EXTRACTED MATERIAL Block Start

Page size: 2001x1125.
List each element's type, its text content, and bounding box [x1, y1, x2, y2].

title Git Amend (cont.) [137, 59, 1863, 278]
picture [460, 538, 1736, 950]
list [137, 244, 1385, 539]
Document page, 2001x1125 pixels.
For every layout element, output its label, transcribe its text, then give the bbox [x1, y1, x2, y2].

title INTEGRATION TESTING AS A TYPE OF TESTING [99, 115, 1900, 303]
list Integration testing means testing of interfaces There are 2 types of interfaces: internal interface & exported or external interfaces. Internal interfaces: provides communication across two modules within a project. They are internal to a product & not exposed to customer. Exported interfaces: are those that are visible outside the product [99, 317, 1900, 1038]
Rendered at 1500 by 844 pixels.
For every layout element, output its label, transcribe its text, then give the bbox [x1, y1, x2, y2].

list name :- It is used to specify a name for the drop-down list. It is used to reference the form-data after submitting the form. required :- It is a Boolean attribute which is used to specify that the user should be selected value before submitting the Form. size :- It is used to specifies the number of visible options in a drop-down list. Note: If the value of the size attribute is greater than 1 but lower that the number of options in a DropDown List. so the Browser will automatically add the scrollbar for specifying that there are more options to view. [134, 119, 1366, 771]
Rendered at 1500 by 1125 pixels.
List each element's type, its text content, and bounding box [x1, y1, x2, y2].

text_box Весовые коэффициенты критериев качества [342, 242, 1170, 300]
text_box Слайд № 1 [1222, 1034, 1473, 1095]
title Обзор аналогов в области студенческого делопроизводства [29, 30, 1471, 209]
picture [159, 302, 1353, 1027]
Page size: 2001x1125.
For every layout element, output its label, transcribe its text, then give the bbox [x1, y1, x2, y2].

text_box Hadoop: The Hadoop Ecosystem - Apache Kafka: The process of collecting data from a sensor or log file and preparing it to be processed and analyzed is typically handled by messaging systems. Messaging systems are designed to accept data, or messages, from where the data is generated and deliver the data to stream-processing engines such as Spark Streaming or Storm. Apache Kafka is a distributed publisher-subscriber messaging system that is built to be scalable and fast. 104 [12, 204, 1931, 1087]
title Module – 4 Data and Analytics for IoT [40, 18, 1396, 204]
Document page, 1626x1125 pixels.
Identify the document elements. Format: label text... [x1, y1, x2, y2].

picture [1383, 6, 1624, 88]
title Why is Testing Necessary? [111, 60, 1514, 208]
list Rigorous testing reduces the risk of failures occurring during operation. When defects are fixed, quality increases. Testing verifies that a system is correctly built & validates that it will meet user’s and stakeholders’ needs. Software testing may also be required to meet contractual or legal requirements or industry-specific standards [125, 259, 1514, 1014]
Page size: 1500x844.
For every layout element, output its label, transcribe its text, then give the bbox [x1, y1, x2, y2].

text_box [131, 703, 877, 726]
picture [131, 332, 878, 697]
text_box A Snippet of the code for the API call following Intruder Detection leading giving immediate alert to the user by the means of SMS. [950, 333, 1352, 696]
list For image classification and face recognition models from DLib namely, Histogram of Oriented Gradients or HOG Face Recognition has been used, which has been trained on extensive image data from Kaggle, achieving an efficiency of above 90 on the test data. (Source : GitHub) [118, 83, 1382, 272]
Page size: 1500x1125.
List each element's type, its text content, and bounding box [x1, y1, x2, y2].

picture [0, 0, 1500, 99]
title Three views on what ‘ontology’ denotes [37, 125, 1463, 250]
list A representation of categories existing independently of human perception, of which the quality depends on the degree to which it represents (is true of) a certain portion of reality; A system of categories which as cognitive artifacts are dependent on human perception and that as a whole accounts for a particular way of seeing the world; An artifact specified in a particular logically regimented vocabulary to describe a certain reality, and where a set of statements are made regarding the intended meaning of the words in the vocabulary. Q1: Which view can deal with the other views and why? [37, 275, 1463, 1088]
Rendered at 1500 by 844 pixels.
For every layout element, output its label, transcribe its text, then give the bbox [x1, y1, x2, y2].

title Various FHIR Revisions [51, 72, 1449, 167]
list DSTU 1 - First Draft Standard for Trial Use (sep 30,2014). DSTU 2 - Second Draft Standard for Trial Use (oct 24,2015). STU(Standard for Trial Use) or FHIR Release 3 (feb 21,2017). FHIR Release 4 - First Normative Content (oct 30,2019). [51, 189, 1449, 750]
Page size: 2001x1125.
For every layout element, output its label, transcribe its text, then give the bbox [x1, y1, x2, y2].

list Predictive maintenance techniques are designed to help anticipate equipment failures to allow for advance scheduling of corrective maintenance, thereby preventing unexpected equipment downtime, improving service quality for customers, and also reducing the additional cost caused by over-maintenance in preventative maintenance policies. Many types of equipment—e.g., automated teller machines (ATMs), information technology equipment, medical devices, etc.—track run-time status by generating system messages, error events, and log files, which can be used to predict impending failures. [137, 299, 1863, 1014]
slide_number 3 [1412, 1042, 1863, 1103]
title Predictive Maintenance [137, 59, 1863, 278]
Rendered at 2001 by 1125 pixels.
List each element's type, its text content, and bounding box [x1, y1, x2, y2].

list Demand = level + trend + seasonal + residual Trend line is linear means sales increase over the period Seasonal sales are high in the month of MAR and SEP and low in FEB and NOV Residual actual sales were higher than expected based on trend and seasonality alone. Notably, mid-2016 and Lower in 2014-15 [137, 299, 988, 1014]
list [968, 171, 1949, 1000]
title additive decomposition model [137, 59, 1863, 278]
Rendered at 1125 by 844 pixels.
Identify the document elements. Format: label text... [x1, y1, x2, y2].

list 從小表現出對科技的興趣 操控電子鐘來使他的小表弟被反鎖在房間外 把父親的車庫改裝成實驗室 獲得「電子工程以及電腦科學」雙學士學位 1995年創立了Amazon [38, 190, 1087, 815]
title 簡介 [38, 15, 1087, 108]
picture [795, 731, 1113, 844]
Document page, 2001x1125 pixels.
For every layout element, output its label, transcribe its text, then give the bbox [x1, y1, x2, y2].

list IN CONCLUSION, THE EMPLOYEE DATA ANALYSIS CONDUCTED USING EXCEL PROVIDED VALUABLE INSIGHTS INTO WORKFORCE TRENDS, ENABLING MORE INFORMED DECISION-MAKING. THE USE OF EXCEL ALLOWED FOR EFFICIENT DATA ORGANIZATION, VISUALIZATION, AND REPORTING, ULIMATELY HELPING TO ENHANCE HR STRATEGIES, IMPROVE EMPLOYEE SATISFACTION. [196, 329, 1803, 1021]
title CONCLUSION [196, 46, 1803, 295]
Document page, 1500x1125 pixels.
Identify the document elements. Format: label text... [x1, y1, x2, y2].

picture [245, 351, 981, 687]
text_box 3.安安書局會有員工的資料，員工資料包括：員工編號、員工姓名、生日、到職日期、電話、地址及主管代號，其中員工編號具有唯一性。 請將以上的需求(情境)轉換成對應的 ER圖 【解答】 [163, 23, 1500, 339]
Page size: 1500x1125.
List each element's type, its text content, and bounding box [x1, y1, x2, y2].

EXTRACTED MATERIAL Block End

* [WHAT TO WORK ON]
Repeat the whole of the data above exactly as it appears.

* [OUTPUT BELOW]
Page size: 2001x1125.
List each element's type, its text content, and bounding box [x1, y1, x2, y2].

title Git Amend (cont.) [137, 59, 1863, 278]
picture [460, 538, 1736, 950]
list [137, 244, 1385, 539]
Document page, 2001x1125 pixels.
For every layout element, output its label, transcribe its text, then give the bbox [x1, y1, x2, y2].

title INTEGRATION TESTING AS A TYPE OF TESTING [99, 115, 1900, 303]
list Integration testing means testing of interfaces There are 2 types of interfaces: internal interface & exported or external interfaces. Internal interfaces: provides communication across two modules within a project. They are internal to a product & not exposed to customer. Exported interfaces: are those that are visible outside the product [99, 317, 1900, 1038]
Rendered at 1500 by 844 pixels.
For every layout element, output its label, transcribe its text, then give the bbox [x1, y1, x2, y2].

list name :- It is used to specify a name for the drop-down list. It is used to reference the form-data after submitting the form. required :- It is a Boolean attribute which is used to specify that the user should be selected value before submitting the Form. size :- It is used to specifies the number of visible options in a drop-down list. Note: If the value of the size attribute is greater than 1 but lower that the number of options in a DropDown List. so the Browser will automatically add the scrollbar for specifying that there are more options to view. [134, 119, 1366, 771]
Rendered at 1500 by 1125 pixels.
List each element's type, its text content, and bounding box [x1, y1, x2, y2].

text_box Весовые коэффициенты критериев качества [342, 242, 1170, 300]
text_box Слайд № 1 [1222, 1034, 1473, 1095]
title Обзор аналогов в области студенческого делопроизводства [29, 30, 1471, 209]
picture [159, 302, 1353, 1027]
Page size: 2001x1125.
For every layout element, output its label, transcribe its text, then give the bbox [x1, y1, x2, y2].

text_box Hadoop: The Hadoop Ecosystem - Apache Kafka: The process of collecting data from a sensor or log file and preparing it to be processed and analyzed is typically handled by messaging systems. Messaging systems are designed to accept data, or messages, from where the data is generated and deliver the data to stream-processing engines such as Spark Streaming or Storm. Apache Kafka is a distributed publisher-subscriber messaging system that is built to be scalable and fast. 104 [12, 204, 1931, 1087]
title Module – 4 Data and Analytics for IoT [40, 18, 1396, 204]
Document page, 1626x1125 pixels.
Identify the document elements. Format: label text... [x1, y1, x2, y2].

picture [1383, 6, 1624, 88]
title Why is Testing Necessary? [111, 60, 1514, 208]
list Rigorous testing reduces the risk of failures occurring during operation. When defects are fixed, quality increases. Testing verifies that a system is correctly built & validates that it will meet user’s and stakeholders’ needs. Software testing may also be required to meet contractual or legal requirements or industry-specific standards [125, 259, 1514, 1014]
Page size: 1500x844.
For every layout element, output its label, transcribe its text, then give the bbox [x1, y1, x2, y2].

text_box [131, 703, 877, 726]
picture [131, 332, 878, 697]
text_box A Snippet of the code for the API call following Intruder Detection leading giving immediate alert to the user by the means of SMS. [950, 333, 1352, 696]
list For image classification and face recognition models from DLib namely, Histogram of Oriented Gradients or HOG Face Recognition has been used, which has been trained on extensive image data from Kaggle, achieving an efficiency of above 90 on the test data. (Source : GitHub) [118, 83, 1382, 272]
Page size: 1500x1125.
List each element's type, its text content, and bounding box [x1, y1, x2, y2].

picture [0, 0, 1500, 99]
title Three views on what ‘ontology’ denotes [37, 125, 1463, 250]
list A representation of categories existing independently of human perception, of which the quality depends on the degree to which it represents (is true of) a certain portion of reality; A system of categories which as cognitive artifacts are dependent on human perception and that as a whole accounts for a particular way of seeing the world; An artifact specified in a particular logically regimented vocabulary to describe a certain reality, and where a set of statements are made regarding the intended meaning of the words in the vocabulary. Q1: Which view can deal with the other views and why? [37, 275, 1463, 1088]
Rendered at 1500 by 844 pixels.
For every layout element, output its label, transcribe its text, then give the bbox [x1, y1, x2, y2].

title Various FHIR Revisions [51, 72, 1449, 167]
list DSTU 1 - First Draft Standard for Trial Use (sep 30,2014). DSTU 2 - Second Draft Standard for Trial Use (oct 24,2015). STU(Standard for Trial Use) or FHIR Release 3 (feb 21,2017). FHIR Release 4 - First Normative Content (oct 30,2019). [51, 189, 1449, 750]
Page size: 2001x1125.
For every layout element, output its label, transcribe its text, then give the bbox [x1, y1, x2, y2].

list Predictive maintenance techniques are designed to help anticipate equipment failures to allow for advance scheduling of corrective maintenance, thereby preventing unexpected equipment downtime, improving service quality for customers, and also reducing the additional cost caused by over-maintenance in preventative maintenance policies. Many types of equipment—e.g., automated teller machines (ATMs), information technology equipment, medical devices, etc.—track run-time status by generating system messages, error events, and log files, which can be used to predict impending failures. [137, 299, 1863, 1014]
slide_number 3 [1412, 1042, 1863, 1103]
title Predictive Maintenance [137, 59, 1863, 278]
Rendered at 2001 by 1125 pixels.
List each element's type, its text content, and bounding box [x1, y1, x2, y2].

list Demand = level + trend + seasonal + residual Trend line is linear means sales increase over the period Seasonal sales are high in the month of MAR and SEP and low in FEB and NOV Residual actual sales were higher than expected based on trend and seasonality alone. Notably, mid-2016 and Lower in 2014-15 [137, 299, 988, 1014]
list [968, 171, 1949, 1000]
title additive decomposition model [137, 59, 1863, 278]
Rendered at 1125 by 844 pixels.
Identify the document elements. Format: label text... [x1, y1, x2, y2].

list 從小表現出對科技的興趣 操控電子鐘來使他的小表弟被反鎖在房間外 把父親的車庫改裝成實驗室 獲得「電子工程以及電腦科學」雙學士學位 1995年創立了Amazon [38, 190, 1087, 815]
title 簡介 [38, 15, 1087, 108]
picture [795, 731, 1113, 844]
Document page, 2001x1125 pixels.
For every layout element, output its label, transcribe its text, then give the bbox [x1, y1, x2, y2].

list IN CONCLUSION, THE EMPLOYEE DATA ANALYSIS CONDUCTED USING EXCEL PROVIDED VALUABLE INSIGHTS INTO WORKFORCE TRENDS, ENABLING MORE INFORMED DECISION-MAKING. THE USE OF EXCEL ALLOWED FOR EFFICIENT DATA ORGANIZATION, VISUALIZATION, AND REPORTING, ULIMATELY HELPING TO ENHANCE HR STRATEGIES, IMPROVE EMPLOYEE SATISFACTION. [196, 329, 1803, 1021]
title CONCLUSION [196, 46, 1803, 295]
Document page, 1500x1125 pixels.
Identify the document elements. Format: label text... [x1, y1, x2, y2].

picture [245, 351, 981, 687]
text_box 3.安安書局會有員工的資料，員工資料包括：員工編號、員工姓名、生日、到職日期、電話、地址及主管代號，其中員工編號具有唯一性。 請將以上的需求(情境)轉換成對應的 ER圖 【解答】 [163, 23, 1500, 339]
Page size: 1500x1125.
List each element's type, its text content, and bounding box [x1, y1, x2, y2].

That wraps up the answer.